Izutsu describes the aesthetic moment as the actualization of an “all-comprehensive ‘field’.” This notion corresponds to the metaphysical plane of the tōtai, the Whole, as a field of immanence where subject and object no longer stand opposed. In Zeami’s Noh aesthetics, this is realized in the moment of hana (the flower) -a sudden, fleeting emergence of beauty that cannot be willed or possessed. The actor, in a state of mu-shin (no-mind), becomes a vessel for the field to express itself through movement, gesture, and stillness. The field is not somewhere “between” the actor and the stage, but rather the very actuality of their non-dual interrelation.

In this sense, creative subjectivity is not a personal choice but a metaphysical transparency. It is Nothingness actualized as poetic gesture. The man is not “in” the room, nor is the room simply “there” with him; rather, what exists is a self-generating field in which both the man and the room arise as co-expressive elements of the Whole. The aesthetic moment -whether in waka, Noh, or haiku- is the moment when the field blooms, where the non-articulated becomes articulated just enough to suggest, never to assert.

Izutsu distinguishes between the articulated and the non-articulated. The articulated is the world of form, language, and concept. The non-articulated is the formless source, the metaphysical ground. Creative subjectivity, in its highest form, is the moment when the non-articulated Whole expresses itself through a minimal articulation—an image, a sound, a word—without breaking the unity of its origin.

Haiku poetry embodies this structure. The seventeen syllables of a haiku are not mere linguistic forms; they are metaphysical cuts through which mu reveals itself. The poet’s subjectivity is present, but not as an ego. Rather, it is the Subjectivity of the field itself, momentarily assuming form. This is why the beauty of Bashō’s haiku does not lie in personal emotion but in the depth of impersonal presence. The frog’s leap into the old pond is not observed by a subject, but is the poetic field itself actualizing as event.

In Izutsu’s vision, creative subjectivity is not an assertion but a disappearance -the self dissolves into the act, and in that vanishing, beauty arises. The field is neither internal nor external; it is the metaphysical here and now where Being and Nothingness dance as articulation and silence. The aesthetic subject is the non-articulated Self identifying with the expression of the field, not as master or observer, but as the openness through which the Whole momentarily takes form.

Thus, the Japanese aesthetic tradition, seen through Izutsu’s metaphysical eye, redefines the very nature of creativity: not as an expression from a self, but as the spontaneous self-expression of the Whole. In that silence, in that mu, lies the purest form of beauty.

The silence of Tea finds its echo in the stillness of haiku. What the hand performs, the word now captures—not by describing the moment, but by becoming it.

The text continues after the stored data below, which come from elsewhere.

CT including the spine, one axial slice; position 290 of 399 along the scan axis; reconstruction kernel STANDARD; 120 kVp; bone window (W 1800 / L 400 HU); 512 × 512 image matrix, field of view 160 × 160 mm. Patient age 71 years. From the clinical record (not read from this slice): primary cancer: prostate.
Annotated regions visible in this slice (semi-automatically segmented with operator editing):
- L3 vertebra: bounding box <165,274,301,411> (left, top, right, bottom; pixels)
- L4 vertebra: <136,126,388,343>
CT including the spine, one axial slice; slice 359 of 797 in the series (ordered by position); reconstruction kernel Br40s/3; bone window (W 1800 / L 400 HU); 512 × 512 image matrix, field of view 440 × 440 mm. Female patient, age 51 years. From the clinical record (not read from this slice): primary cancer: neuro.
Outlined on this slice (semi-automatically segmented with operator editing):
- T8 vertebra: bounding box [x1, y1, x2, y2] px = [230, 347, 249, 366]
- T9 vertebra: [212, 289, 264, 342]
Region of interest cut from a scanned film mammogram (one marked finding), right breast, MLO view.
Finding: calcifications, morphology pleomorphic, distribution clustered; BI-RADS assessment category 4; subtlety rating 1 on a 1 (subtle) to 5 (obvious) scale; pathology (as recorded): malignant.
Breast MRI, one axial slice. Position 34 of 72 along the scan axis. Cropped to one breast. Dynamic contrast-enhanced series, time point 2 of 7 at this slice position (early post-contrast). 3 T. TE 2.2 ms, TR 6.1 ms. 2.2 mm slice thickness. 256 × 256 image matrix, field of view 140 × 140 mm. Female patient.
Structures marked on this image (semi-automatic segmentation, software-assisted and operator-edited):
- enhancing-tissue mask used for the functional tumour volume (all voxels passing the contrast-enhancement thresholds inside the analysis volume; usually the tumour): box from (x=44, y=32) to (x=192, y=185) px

In haiku, the world reveals itself in its most fleeting articulation: a season, a sound, a single gesture of nature. But this is not minimalism—it is distillation. After the long passage through form, thought, and ritual, haiku returns us to the origin: the moment before the word, suspended in the syllable.

[1] Description and self-expression are related but distinct modes of articulation. Description typically involves the objective or intersubjective presentation of phenomena, focusing on rendering details, qualities, or states in a manner that can be apprehended or recognized by others. It emphasizes clarity, accuracy, and communicability, often serving as a means to convey what is externally or experientially manifest. In contrast, self-expression is a more subjective and creative act, wherein the individual manifests inner states, emotions, or unique perspectives through an artistic or embodied medium. Self-expression involves an unfolding of the self in relation to the world, not merely reporting on it, but actively disclosing an original presence or insight. While description aims to represent, self-expression seeks to reveal or embody a lived truth, often transcending literal depiction to evoke resonance and participation.